等稍微好受些,便搀着腿跳着上楼,一脸狼狈象的饱含歉意向点单的客人说抱歉,并承诺会返回餐钱。

“我缺你那点钱吗?!凭什么要用你的疏忽来浪费我的时间和精力?!知不知道就因为你这一摔,我又要点超半小时的单,那时都上班了,你觉得我还能吃饭吗?!你他妈家里死人了是吧,跑这来恶心我?!”那人随着饿意和对只能忍饿的下午感到无比的烦躁。

深吸一口气,这种卑躬屈膝的姿态使羞辱感渐渐上升,手指在背后握成拳,眸中是衣服上大片的红色油渍。

他的沉默似是更激怒了他。“投诉!没什么好讲的!不想干就走人,这个城市从不缺人。”

一个投诉扣三百块。

他又深吸了一口气,便赔笑着弯着腰,又说,“对不起。”

肩膀被蛮力推离,便有些站不稳的踉跄,门被用力关上,他看着紧闭的房门急速的转身,忍着小腿的痛楚平复着呼吸缓缓的下楼着。

还有单要去送。他想。

下午还要履行带她去看落日的承诺,他看了看伤口,只是看着狰狞了些,他还受得住,今天的单因为行动少了一半,又因为投诉被扣钱,挺不顺的,这样的事情或许以后还要重复千遍万遍,每一次都得用最卑微的角度服软着去维持生活。

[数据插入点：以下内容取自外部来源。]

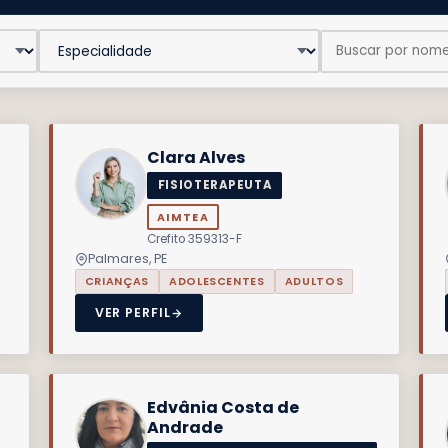
Clara Alves
FISIOTERAPEUTA
AIMTEA
Crefito 359313-F
Palmares, PE
CRIANÇAS
ADOLESCENTES
ADULTOS
VER PERFIL
Edvânia Costa de
Andrade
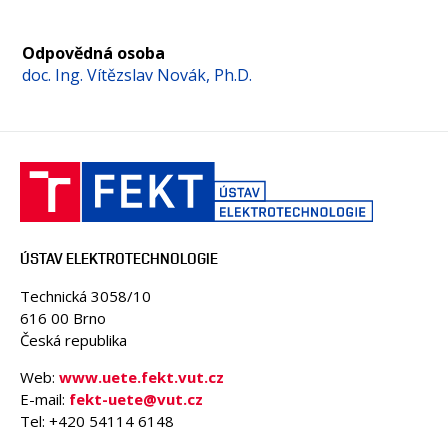
OSOBY
MÉDIA
Odpovědná osoba
KONFERENCE A SOUTĚŽE
doc. Ing. Vítězslav Novák, Ph.D.
KONTAKT
ÚSTAV ELEKTROTECHNOLOGIE
Technická 3058/10
616 00 Brno
Česká republika
Web:
www.uete.fekt.vut.cz
E-mail:
fekt-uete@vut.cz
Tel: +420 54114 6148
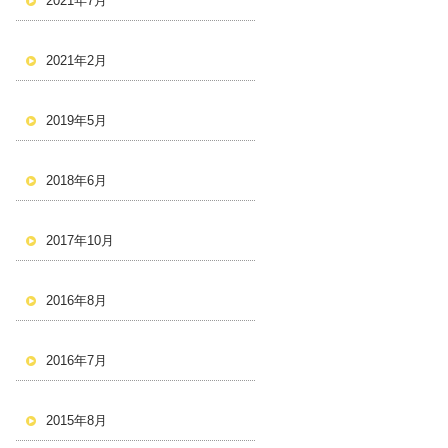
2021年7月
2021年2月
2019年5月
2018年6月
2017年10月
2016年8月
2016年7月
2015年8月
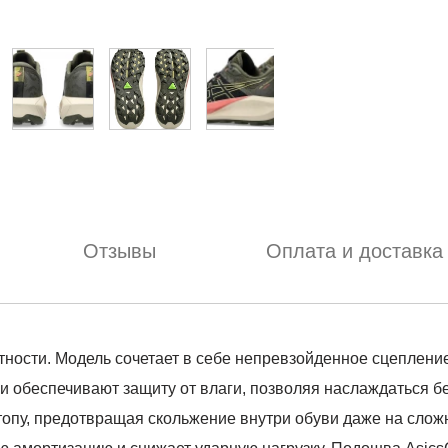
Отзывы
Оплата и доставка
тности. Модель сочетает в себе непревзойденное сцеплени
и обеспечивают защиту от влаги, позволяя наслаждаться б
опу, предотвращая скольжение внутри обуви даже на сложны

但还是笑着把她从家里接出来,卸掉箱子让她坐在后座上,听她问衣服怎么脏了。

他说,“不小心洒出来了。”

“是不是摔了啊?!”她担心的想掀开他的衣服看看伤痕,却被他拦下。

“再不去落日就没了啊。”他笑着,“我又不是小孩子,怎么会摔倒呢。”

也是…林凉哥哥从来都是无所不能的,聪明体贴又多才多学,她都难以想象他会摔倒甚至哭鼻子的模样,简直比看见老鼠吃猫般难以置信。甚至有人和他打架的话,她也相信一定是他赢。明明他那么温柔,她却有着这样的错觉。

于是她放松的一笑,拥紧他的腰身,“那我们出发吧!”

长风溜进发丝再离去,红色的光跳到鼻尖跳舞,两个人不约而同的追着落日放远,残醺烛天,她的手指伸开,风从指缝穿过像纱般轻柔,落日的余晖还照着前路,长长的影子在后面追逐着。

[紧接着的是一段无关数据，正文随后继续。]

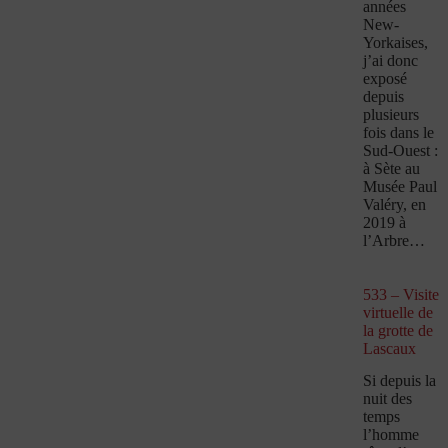
années
New-
Yorkaises,
j’ai donc
exposé
depuis
plusieurs
fois dans le
Sud-Ouest :
à Sète au
Musée Paul
Valéry, en
2019 à
l’Arbre…
533 – Visite
virtuelle de
la grotte de
Lascaux
Si depuis la
nuit des
temps
l’homme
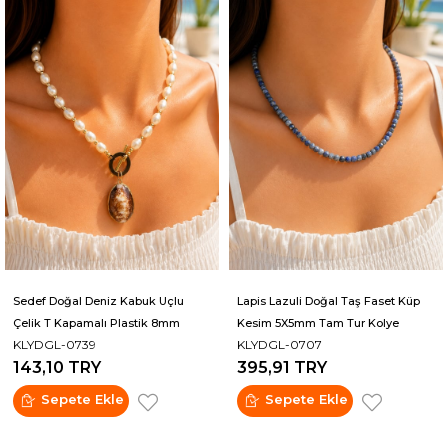
Sedef Doğal Deniz Kabuk Uçlu
Lapis Lazuli Doğal Taş Faset Küp
Çelik T Kapamalı Plastik 8mm
Kesim 5X5mm Tam Tur Kolye
KLYDGL-0739
KLYDGL-0707
Amorf İncili Kolye
143,10 TRY
395,91 TRY
Sepete Ekle
Sepete Ekle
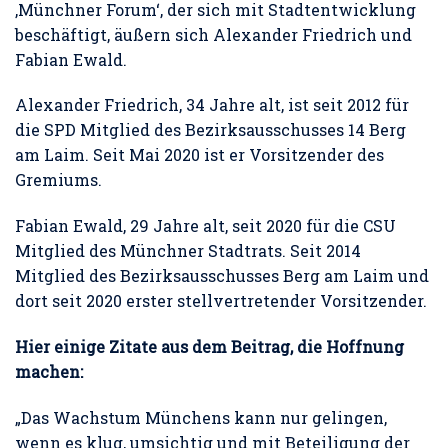
‚Münchner Forum‘, der sich mit Stadtentwicklung
beschäftigt, äußern sich Alexander Friedrich und
Fabian Ewald.
Alexander Friedrich, 34 Jahre alt, ist seit 2012 für
die SPD Mitglied des Bezirksausschusses 14 Berg
am Laim. Seit Mai 2020 ist er Vorsitzender des
Gremiums.
Fabian Ewald, 29 Jahre alt, seit 2020 für die CSU
Mitglied des Münchner Stadtrats. Seit 2014
Mitglied des Bezirksausschusses Berg am Laim und
dort seit 2020 erster stellvertretender Vorsitzender.
Hier einige Zitate aus dem Beitrag, die Hoffnung
machen:
„Das Wachstum Münchens kann nur gelingen,
wenn es klug, umsichtig und mit Beteiligung der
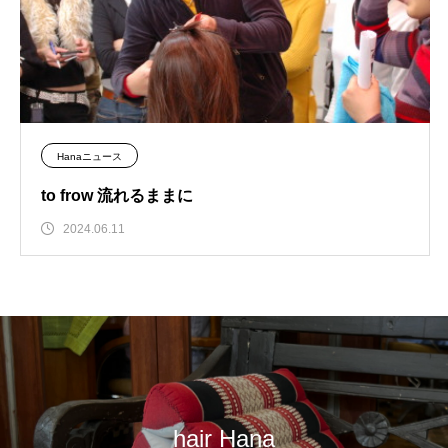
Hanaニュース
to frow 流れるままに
2024.06.11
hair Hana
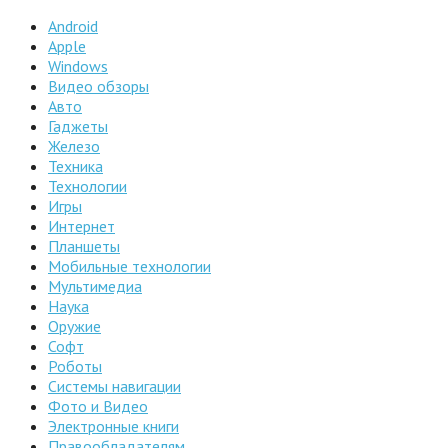
Android
Apple
Windows
Видео обзоры
Авто
Гаджеты
Железо
Техника
Технологии
Игры
Интернет
Планшеты
Мобильные технологии
Мультимедиа
Наука
Оружие
Софт
Роботы
Системы навигации
Фото и Видео
Электронные книги
Правообладателям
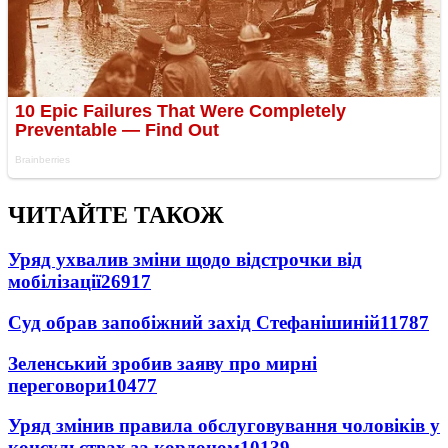
ЧИТАЙТЕ ТАКОЖ
Уряд ухвалив зміни щодо відстрочки від
мобілізації
26917
Суд обрав запобіжний захід Стефанішиній
11787
Зеленський зробив заяву про мирні
переговори
10477
Уряд змінив правила обслуговування чоловіків у
консульствах за кордоном
10139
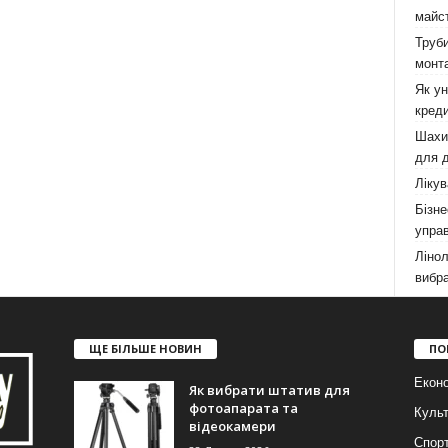
майст
Труби
монта
Як у
креди
Шахи,
для д
Лікув
Бізне
управ
Лінол
вибра
ЩЕ БІЛЬШЕ НОВИН
ПО
Еконо
Як вибрати штатив для
фотоапарата та
Куль
відеокамери
Спор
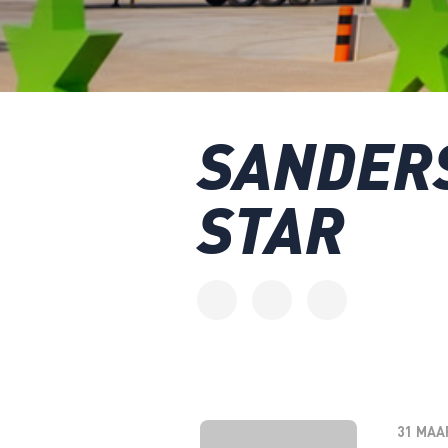
SANDERS
STAR
31 MAA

车停在了静谧处,远离喧嚣沉静了全身,像是在窗前听着屋檐雨滴滴在青苔阶上的那般内心阒然。

红日被地平线吞没的那一刻,他吻了她。

像柔风又像春雨。点点滴滴,密密麻麻缴尽她的呼吸,舌尖的酥麻软意伴着蜜气,让人沉沦。

小腿的伤处被裤子摩擦地有些隐隐作痛,他假意无事的靠在车前,看着面前依旧笑得自在生气的少女,有些话忽然就从心口处跳出来了。

也不知是对她说,还是对自己说的。

我的小朋友。

时间还长,依旧有梦。

所以我们还有好长好长的落日要看,还有好多好多的风要去触摸,还有好多好多的事要去经历。那些或欢声笑语,或心酸流泪,或苦中带悲。

但一切都会好起来的。

会有一天,面朝大海,春暖花开。

你相信我,一切都会好起来的。

三三:轻轻这时还是个孩子心智。但总有一天她会被人说着,要成为一个成熟的大人。

现在过得不好,以为到后来就会好起来的,可谁又知道命运的安排呢。